In a phase 3 study of previously treated patients with anaplastic lymphoma kinase (ALK)-positive advanced non-small cell lung cancer (NSCLC), crizotinib (Xalkori, Pfizer) more than doubled median progression free survival (PFS) than when treated with standard chemotherapy, according to a study published June 1, 2013 online in New England Journal of Medicine.
In the PROFILE 1007 study, crizotinib more than doubled median progression free survival (PFS) to 7.7 months (n=173) (95% CI, 6.0 to 8.8) compared to 3.0 months when treated with standard chemotherapy (pemetrexed or docetaxel) (n=174) (hazard ratio 0.49; 95% CI, 0.37 to 0.64; PË0.001).
At the time of data cutoff, the objective response rate (ORR), a key secondary end point, was higher in the crizotinib arm (65%; 95% CI, 58-72) compared with the chemotherapy arm (20%; 95% CI, 14-26) in the intent-to-treat population (PË.001).
The phase 3 PROFILE 1007 trial was a randomized open-label, 2-arm study of 347 patients with ALK-positive advanced NSCLC of Eastern Cooperative Oncology Group (ECOG) performance status of 0 to 2, previously treated with 1 platinum based chemotherapy regimen. Patients with treated brain metastases were allowed in the study. Patients were randomly assigned 1:1 to crizotinib, administered at a starting dose of 250 mg twice daily, or chemotherapy (pemetrexed or docetaxel). The primary end point of the study was PFS as assessed by independent central review. Secondary end points included overall survival (OS), objective response rate (ORR), patient-reported outcomes, quality of life, and safety.

□ □ □

* Instructions:
a - Reproduce the part of the crizotinib trial summary starting at "The phase 3" and ending at "life, and safety.".
b - Answer these questions from the crizotinib trial summary:
(i) On what date was the study published online?
(ii) What objective response rate was reported for the crizotinib arm?
(iii) At what starting dose was crizotinib given?
c - Please extend the crizotinib trial summary onward from its final sentence.

□ □ □

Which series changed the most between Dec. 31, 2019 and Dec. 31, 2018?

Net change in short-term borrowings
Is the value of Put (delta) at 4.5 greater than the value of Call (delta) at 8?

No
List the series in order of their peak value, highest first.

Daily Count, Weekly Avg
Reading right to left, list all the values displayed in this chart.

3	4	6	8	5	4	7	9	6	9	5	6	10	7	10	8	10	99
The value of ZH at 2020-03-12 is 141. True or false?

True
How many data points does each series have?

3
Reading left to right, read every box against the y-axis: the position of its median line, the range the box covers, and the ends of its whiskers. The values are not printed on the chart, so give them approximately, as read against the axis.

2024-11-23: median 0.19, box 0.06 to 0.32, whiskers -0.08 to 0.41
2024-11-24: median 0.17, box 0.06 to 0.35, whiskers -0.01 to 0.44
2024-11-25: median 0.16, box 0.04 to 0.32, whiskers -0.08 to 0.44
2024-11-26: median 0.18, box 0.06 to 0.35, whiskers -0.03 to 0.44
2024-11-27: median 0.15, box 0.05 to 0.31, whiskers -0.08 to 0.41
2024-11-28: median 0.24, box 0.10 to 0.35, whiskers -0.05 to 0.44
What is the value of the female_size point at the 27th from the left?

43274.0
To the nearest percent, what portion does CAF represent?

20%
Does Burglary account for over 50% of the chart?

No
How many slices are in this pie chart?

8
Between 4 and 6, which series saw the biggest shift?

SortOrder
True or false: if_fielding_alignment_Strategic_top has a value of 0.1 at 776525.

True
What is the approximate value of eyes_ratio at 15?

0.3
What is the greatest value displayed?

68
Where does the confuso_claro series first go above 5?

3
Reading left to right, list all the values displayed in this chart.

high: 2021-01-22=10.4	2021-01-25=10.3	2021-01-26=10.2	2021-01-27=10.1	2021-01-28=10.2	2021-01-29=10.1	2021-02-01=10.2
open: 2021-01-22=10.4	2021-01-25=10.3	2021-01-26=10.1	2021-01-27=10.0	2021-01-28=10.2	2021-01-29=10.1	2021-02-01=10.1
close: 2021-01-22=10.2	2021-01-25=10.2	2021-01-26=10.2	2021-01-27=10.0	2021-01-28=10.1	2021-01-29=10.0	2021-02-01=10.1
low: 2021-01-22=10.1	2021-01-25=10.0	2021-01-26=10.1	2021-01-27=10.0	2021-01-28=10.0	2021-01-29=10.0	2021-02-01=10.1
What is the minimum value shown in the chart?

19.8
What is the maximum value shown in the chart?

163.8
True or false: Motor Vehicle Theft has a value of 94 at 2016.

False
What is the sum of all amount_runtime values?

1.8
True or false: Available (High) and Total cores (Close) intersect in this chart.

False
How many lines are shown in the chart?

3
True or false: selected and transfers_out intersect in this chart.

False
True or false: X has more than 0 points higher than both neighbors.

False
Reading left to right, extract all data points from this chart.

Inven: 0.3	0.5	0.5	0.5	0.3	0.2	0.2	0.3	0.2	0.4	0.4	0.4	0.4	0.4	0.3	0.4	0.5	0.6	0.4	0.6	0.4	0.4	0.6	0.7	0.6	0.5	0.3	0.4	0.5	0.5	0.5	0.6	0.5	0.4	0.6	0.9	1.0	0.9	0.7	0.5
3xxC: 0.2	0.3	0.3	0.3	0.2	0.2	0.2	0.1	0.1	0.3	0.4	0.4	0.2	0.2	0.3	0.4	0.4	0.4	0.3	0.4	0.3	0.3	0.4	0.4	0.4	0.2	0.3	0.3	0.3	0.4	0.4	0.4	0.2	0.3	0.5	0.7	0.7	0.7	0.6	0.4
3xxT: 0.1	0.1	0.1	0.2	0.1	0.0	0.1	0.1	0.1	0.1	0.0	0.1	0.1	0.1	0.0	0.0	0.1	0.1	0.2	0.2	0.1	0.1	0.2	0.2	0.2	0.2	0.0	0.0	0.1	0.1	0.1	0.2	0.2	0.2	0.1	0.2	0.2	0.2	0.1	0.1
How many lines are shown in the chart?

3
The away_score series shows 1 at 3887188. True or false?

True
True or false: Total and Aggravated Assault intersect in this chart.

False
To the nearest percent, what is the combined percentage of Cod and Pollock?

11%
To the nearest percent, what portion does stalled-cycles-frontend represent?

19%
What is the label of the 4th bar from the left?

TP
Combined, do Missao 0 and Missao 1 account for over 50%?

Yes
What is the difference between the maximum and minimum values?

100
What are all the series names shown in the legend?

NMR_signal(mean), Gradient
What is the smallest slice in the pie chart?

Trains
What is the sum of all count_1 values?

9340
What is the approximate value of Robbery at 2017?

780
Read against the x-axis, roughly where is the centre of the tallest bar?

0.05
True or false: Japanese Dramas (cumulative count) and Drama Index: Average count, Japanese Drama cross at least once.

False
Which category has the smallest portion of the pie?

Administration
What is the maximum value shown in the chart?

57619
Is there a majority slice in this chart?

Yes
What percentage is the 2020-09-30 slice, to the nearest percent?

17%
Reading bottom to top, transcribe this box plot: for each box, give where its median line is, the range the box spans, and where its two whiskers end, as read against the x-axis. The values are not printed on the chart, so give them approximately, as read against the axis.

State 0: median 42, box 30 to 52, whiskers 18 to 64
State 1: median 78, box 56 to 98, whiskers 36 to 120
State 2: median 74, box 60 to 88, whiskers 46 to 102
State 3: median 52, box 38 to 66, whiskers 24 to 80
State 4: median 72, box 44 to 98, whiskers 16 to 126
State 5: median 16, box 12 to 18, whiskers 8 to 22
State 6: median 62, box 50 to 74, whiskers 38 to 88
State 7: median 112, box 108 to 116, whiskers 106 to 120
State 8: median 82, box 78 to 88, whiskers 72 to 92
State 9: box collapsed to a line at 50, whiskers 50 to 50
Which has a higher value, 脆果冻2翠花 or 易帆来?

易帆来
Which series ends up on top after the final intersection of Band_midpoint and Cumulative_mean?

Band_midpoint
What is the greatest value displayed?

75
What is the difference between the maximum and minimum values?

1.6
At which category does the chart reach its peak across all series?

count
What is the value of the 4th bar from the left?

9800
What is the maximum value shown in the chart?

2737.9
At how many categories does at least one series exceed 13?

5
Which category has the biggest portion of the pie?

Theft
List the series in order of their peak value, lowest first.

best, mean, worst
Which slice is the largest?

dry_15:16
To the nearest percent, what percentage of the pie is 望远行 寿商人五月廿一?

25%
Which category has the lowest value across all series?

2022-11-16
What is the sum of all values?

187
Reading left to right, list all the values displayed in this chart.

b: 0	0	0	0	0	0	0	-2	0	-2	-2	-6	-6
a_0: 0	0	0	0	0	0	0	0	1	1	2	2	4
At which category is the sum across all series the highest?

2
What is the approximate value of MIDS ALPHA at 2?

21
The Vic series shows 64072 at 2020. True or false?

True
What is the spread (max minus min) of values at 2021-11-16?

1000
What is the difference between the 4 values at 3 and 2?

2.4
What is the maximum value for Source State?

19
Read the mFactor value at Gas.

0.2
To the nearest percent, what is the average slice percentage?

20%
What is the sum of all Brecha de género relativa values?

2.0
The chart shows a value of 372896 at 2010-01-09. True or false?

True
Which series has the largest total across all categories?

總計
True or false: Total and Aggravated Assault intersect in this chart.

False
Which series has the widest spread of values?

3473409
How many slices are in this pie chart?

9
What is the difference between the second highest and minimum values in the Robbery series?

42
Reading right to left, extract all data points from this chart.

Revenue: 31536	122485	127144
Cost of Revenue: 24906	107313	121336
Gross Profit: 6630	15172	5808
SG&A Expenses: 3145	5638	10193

□ □ □

* Your responses:
a -
The phase 3 PROFILE 1007 trial was a randomized open-label, 2-arm study of 347 patients with ALK-positive advanced NSCLC of Eastern Cooperative Oncology Group (ECOG) performance status of 0 to 2, previously treated with 1 platinum based chemotherapy regimen. Patients with treated brain metastases were allowed in the study. Patients were randomly assigned 1:1 to crizotinib, administered at a starting dose of 250 mg twice daily, or chemotherapy (pemetrexed or docetaxel). The primary end point of the study was PFS as assessed by independent central review. Secondary end points included overall survival (OS), objective response rate (ORR), patient-reported outcomes, quality of life, and safety.

b -
(i) June 1, 2013
(ii) 65% (95% CI, 58-72)
(iii) 250 mg twice daily

c -
“These results demonstrate [crizotinib’s] superiority to standard chemotherapy in prolonging PFS in a patient population with limited treatment options,” said Dr. Robin Wiltshire, global medical affairs lead at Pfizer. “[Crizotinib] is changing the treatment paradigm for patients with ALK-positive advanced NSCLC, and these findings reinforce the importance of routine molecular testing in the treatment of lung cancer.”
The OS analysis was preliminary with only 40% of the total number of deaths required for the final OS analysis and likely confounded by the high crossover rate of patients in the chemotherapy group; 112 of 174 patients (64%) randomly assigned to receive chemotherapy subsequently received crizotinib outside the study.
Interim analysis of OS showed no significant difference between the 2 study arms, according to Wiltshire. Median OS was 20.3 months (95% CI, 18.1 to not reached) in patients treated with crizotinib and 22.8 months (95% CI, 18.6 to not reached) in those treated with chemotherapy (hazard ratio, 1.02; 95% CI, 0.68-1.54; P=0.54).
A total of 343 patients in the as-treated population were included in the safety analysis. This analysis was not adjusted for the longer study duration of crizotinib versus chemotherapy treated patients (median 31 weeks vs. 12 weeks respectively).
The adverse events observed on crizotinib and chemotherapy in PROFILE 1007 was generally consistent with their respective known adverse event (AE) profiles. The most common AEs observed with crizotinib with at least 5% greater incidence than chemotherapy were vision disorder (60% vs. 9%), diarrhea (60% vs 19%), nausea (55% vs. 37%), vomiting (47% vs. 18%), constipation (42% vs. 23%), elevated liver transaminases (38% vs. 15%), edema (31% vs. 16%), upper respiratory infection (26% vs. 13%), dysgeusia (26% vs. 9%) and dizziness (22% vs. 8%). The most common Grade 3/4 AEs associated with crizotinib include elevated transaminases (16% vs. 2%) and neutropenia (13% vs. 19%).
“A significantly greater overall improvement from baseline in global quality of life [QOL] was observed in patients treated with [crizotinib] compared with chemotherapy,” Wiltshire said. “Patients treated with [crizotinib] also demonstrated a significantly greater delay in worsening of symptoms.”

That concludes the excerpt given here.